In addition, by making programmable technology more affordable and accessible, new types of functionality and features will now be available in a wider range of end products.

Richard Wawrzyniak, Senior Analyst for ASICs and SoCs at Semico Research Corp agrees: "With today's announcement of low-cost FPGAs, Xilinx is positioned to initiate a new wave of innovative solutions aimed at empowering a whole range of applications that previously could not use FPGAs.

The design alternatives open to engineers have been expanded by the new Spartan 3 family of FPGAs due to their high functionality, off-the-shelf availability and low cost structure; and clear advantages over custom ASICs when the major concern is to reduce costs and get to market faster".

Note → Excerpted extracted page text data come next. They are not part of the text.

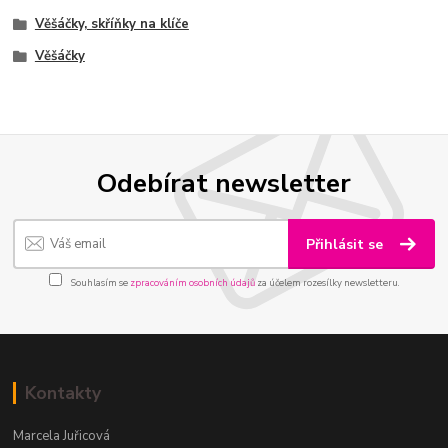
Věšáčky, skříňky na klíče
Věšáčky
Odebírat newsletter
Přihlásit se
Souhlasím se
zpracováním osobních údajů
za účelem rozesílky newsletteru.
Kontakty
Marcela Juřicová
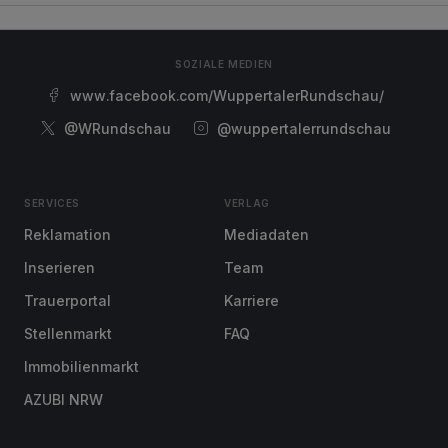
SOZIALE MEDIEN
www.facebook.com/WuppertalerRundschau/
@WRundschau
@wuppertalerrundschau
SERVICES
VERLAG
Reklamation
Mediadaten
Inserieren
Team
Trauerportal
Karriere
Stellenmarkt
FAQ
Immobilienmarkt
AZUBI NRW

The new 90nm Spartan-3 platform has been built upon the proven success of Spartan Series products, which have been broadly adopted in high-volume, high-growth consumer applications - the most difficult high-volume market to penetrate and one historically dominated by ASICs.

Since its introduction in 1998, Xilinx has shipped more than 50 million Spartan Series devices that have been designed into innovative products ranging from set-top-boxes and plasma display televisions to automotive telematics.

"Xilinx Spartan Series FPGAs provided a cost-effective, programmable alternative to ASICs", said Richard Beckert, Hardware Design Lead at Microsoft Corp.

"We chose the Spartan series FPGA because it provided us with a time-to-market advantage, the flexibility to make last minute changes, as well as impressive product support from Xilinx".

The new Spartan-3 family consists of eight devices at prices starting below $3.50.

First customer shipments of new Spartan XC3S50 (50,000 system gates for less than $3.50), and XC3S1000 (1 million system gates for less than $20) began last month.

Additional family members will begin shipping in the summer 2003.

The entire Spartan-3 family will be available in volume production in early 2004 from distributors worldwide, or direct from Xilinx.